Blackhawk Aerospace said it reached a total of 1,000 XP Engine+ upgrades sold since the company’s beginnings in 1999. Blackhawk said its upgrades are designed to “increase the performance, speed, usability and reliability of high-performance turboprop aircraft for a lower cost than buying new.”
BLACKHAWK UPGRADES have been applied to Caravan, Cheyenne, Conquest and King Airs, all featuring factory-new Pratt & Whitney Canada-made engines with extended time between overhauls (TBO).
“Reaching the 1,000th Engine+ Upgrade customer is something we never could have dreamed of back at our start in 1999,” Blackhawk CEO Jim Allmon said. “I continue to be blown away by our incredible team, our loyal customers and our dedicated industry partners, all of whom Blackhawk could not exist without.

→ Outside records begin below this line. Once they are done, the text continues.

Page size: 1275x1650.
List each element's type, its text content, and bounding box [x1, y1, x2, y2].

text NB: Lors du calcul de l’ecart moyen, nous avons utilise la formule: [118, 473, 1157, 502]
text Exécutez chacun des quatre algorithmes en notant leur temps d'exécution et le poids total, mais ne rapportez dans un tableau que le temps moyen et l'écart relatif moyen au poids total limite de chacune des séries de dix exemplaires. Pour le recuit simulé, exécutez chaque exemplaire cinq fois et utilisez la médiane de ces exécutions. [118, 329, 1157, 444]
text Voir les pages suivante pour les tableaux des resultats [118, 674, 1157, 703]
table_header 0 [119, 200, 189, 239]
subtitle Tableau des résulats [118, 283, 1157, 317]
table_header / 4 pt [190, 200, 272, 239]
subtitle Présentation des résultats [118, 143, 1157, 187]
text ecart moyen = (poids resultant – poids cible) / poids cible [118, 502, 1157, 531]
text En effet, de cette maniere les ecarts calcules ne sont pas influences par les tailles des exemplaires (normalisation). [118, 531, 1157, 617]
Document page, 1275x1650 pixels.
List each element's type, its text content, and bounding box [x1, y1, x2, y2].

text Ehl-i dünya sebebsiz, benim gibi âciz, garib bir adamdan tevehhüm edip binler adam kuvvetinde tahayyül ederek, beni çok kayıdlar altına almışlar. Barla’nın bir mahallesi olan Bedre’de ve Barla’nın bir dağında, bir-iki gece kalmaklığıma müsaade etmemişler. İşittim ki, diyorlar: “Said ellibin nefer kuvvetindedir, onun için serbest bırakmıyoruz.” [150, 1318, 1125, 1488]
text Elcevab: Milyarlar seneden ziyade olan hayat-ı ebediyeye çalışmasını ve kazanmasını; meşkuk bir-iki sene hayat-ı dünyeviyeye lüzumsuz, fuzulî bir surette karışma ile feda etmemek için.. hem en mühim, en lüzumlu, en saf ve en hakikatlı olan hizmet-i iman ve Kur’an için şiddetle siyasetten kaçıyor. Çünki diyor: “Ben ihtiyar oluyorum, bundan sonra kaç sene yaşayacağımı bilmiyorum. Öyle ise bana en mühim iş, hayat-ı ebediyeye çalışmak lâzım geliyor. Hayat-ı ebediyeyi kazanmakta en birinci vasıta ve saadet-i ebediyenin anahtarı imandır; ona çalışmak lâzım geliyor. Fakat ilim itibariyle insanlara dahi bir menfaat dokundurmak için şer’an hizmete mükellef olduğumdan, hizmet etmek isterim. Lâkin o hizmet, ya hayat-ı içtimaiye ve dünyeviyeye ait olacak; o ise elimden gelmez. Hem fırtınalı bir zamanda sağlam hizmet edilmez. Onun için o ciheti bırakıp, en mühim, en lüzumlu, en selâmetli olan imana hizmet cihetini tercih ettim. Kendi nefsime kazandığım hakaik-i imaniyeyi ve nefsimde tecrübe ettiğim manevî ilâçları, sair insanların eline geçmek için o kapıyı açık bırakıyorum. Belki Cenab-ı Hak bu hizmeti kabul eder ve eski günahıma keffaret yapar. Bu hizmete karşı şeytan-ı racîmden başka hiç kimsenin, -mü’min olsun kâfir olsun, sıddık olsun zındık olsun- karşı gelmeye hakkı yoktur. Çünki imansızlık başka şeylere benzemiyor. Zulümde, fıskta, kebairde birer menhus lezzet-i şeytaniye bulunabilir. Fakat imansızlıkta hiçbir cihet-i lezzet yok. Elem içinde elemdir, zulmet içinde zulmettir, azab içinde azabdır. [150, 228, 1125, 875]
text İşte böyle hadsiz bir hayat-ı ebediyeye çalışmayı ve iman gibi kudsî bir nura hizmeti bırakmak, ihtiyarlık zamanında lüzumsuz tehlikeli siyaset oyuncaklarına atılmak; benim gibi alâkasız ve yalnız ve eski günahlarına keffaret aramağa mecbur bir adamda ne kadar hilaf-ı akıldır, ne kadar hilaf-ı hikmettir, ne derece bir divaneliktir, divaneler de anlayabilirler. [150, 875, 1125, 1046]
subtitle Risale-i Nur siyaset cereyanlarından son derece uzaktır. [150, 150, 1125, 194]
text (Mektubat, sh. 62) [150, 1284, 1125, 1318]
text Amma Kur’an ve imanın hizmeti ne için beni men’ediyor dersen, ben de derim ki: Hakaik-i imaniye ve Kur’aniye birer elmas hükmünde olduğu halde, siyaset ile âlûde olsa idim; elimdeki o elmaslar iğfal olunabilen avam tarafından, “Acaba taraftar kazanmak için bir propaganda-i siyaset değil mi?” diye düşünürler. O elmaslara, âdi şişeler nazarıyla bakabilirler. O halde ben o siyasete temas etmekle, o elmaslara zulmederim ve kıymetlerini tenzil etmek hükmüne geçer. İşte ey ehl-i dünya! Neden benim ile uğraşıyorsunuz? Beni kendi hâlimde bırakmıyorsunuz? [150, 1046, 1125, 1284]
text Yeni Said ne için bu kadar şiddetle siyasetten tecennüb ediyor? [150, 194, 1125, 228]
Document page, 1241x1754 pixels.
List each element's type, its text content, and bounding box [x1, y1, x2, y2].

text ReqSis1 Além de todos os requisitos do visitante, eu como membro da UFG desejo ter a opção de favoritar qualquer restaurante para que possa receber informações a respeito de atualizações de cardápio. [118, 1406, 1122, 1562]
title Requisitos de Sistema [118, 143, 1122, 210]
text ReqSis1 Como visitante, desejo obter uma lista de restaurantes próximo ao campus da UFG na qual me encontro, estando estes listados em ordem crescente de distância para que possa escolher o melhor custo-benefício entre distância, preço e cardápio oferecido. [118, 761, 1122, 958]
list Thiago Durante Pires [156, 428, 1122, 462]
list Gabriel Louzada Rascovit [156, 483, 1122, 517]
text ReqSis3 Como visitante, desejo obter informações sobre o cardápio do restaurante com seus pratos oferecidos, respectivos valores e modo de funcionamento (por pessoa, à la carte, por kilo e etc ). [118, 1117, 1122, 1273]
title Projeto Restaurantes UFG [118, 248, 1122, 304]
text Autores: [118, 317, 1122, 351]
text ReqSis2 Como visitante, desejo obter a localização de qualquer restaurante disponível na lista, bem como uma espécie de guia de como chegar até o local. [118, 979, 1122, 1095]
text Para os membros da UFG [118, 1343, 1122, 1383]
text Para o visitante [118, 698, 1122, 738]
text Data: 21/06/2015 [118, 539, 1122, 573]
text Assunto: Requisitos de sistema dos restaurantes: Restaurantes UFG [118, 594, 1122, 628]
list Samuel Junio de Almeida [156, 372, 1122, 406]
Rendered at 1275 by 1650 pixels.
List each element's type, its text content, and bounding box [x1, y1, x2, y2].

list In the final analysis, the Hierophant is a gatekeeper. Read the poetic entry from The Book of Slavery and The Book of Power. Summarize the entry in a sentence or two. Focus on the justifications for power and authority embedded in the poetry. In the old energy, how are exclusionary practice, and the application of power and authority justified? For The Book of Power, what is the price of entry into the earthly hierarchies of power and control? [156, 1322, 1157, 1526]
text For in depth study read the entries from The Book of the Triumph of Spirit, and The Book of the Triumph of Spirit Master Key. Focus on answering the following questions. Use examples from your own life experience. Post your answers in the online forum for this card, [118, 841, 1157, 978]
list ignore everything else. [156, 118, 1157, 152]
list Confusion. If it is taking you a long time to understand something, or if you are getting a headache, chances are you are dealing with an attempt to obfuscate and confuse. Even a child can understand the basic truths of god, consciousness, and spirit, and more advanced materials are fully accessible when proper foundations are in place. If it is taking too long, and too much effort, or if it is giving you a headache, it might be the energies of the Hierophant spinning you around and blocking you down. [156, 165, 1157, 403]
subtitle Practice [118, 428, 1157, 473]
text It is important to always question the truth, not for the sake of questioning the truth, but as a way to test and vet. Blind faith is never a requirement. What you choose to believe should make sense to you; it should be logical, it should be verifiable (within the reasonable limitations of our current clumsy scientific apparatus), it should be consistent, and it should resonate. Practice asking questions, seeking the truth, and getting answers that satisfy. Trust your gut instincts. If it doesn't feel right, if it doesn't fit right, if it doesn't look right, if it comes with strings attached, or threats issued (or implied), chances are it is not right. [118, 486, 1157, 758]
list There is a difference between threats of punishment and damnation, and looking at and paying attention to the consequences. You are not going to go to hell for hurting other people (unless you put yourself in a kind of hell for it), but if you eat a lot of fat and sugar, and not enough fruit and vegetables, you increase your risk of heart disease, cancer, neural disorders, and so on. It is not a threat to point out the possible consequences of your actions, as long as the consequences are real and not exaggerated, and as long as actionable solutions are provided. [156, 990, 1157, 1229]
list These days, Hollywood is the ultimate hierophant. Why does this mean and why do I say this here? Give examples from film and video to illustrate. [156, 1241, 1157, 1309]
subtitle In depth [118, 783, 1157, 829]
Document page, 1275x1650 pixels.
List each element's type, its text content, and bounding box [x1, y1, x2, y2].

One-thousand upgraded aircraft is a monumental accomplishment, but still only the beginning.”
Blackhawk has changed dramatically over the past two years, moving from one company to four. It now operates divisions focusing on engine and propeller upgrades, technologies for avionics upgrades and aircraft maintenance, composites, and solutions, including military and special-mission use.
The company offers the opportunity to exchange timex Pratt & Whitney PT6A engines on King Airs and replace them with engines with more horsepower to increase aircraft performance.
Blackhawk has performed a deep market assessment to select the next project, the Pilatus PC-12, replacing their original engines with the PT6A engine and adding new propellers—most likely a Hartzell propeller—and Garmin’s digital information systems, Allmon says. The PC-12 market is starting to age, with many approaching their first or second required overhauls. More than 600 legacy PC-12s are in service. Via supplemental type certificate (STC), Blackhawk’s PC-12 XP67P Engine+ upgrade replaces the turboprop single’s stock Pratt & Whitney PT6A-67B engine with the higher-thermally-rated PT6A-67P model.
Flight testing of a PC-12 with the new engine is expected to start late in the first quarter of next year. The XP67P upgrade includes a new PT6A-67P engine but retains the PC-12’s original Hartzell four-blade aluminium propeller. Blackhawk plans to certify additional propeller options in the future.
With 1,700 aircraft in service, the PC-12 is the second best-selling turboprop single, behind the Cessna Caravan. For more than 600 of the PC-12s eligible for the XP67P upgrade, many of which are at or close to overhaul, it is an optimum opportunity to install an engine upgrade, according to Blackhawk. Operators upgrading before TBO expiration will receive an engine core credit of $95 per hour for any engine time remaining.
Featuring improved metallurgy, the XP67P engine allows for a higher internal turbine temperature (ITT) limitation of 850 degrees C versus the stock -67B’s 800-deg C limitation on takeoff. Maximum continuous ITT for climb and cruise is 760 deg C for the -67B and 820 degrees C for the XP67P.
The PT6A-67P is a 1,200-shp engine that produces 142 more thermodynamic horsepower than the stock PT6A-67B, and the higher ITT and thermo produced by the -67P engine enables operators to use full torque to more efficient cruising altitudes. A stock -67B engine starts losing power at 13,000 feet, but the XP67P can maintain full power to 23,000 feet.
“Building upon the success of our existing Caravan engine upgrades, adding the Pilatus PC-12 platform to our growing list of STCs was a natural evolution for the aftermarket engine upgrade business that Blackhawk was built on,” said Blackhawk president and CEO Jim Allmon. “We look forward to welcoming PC-12 owners and operators into the Blackhawk family.”
Blackhawk celebrates its 1000th engine upgrade.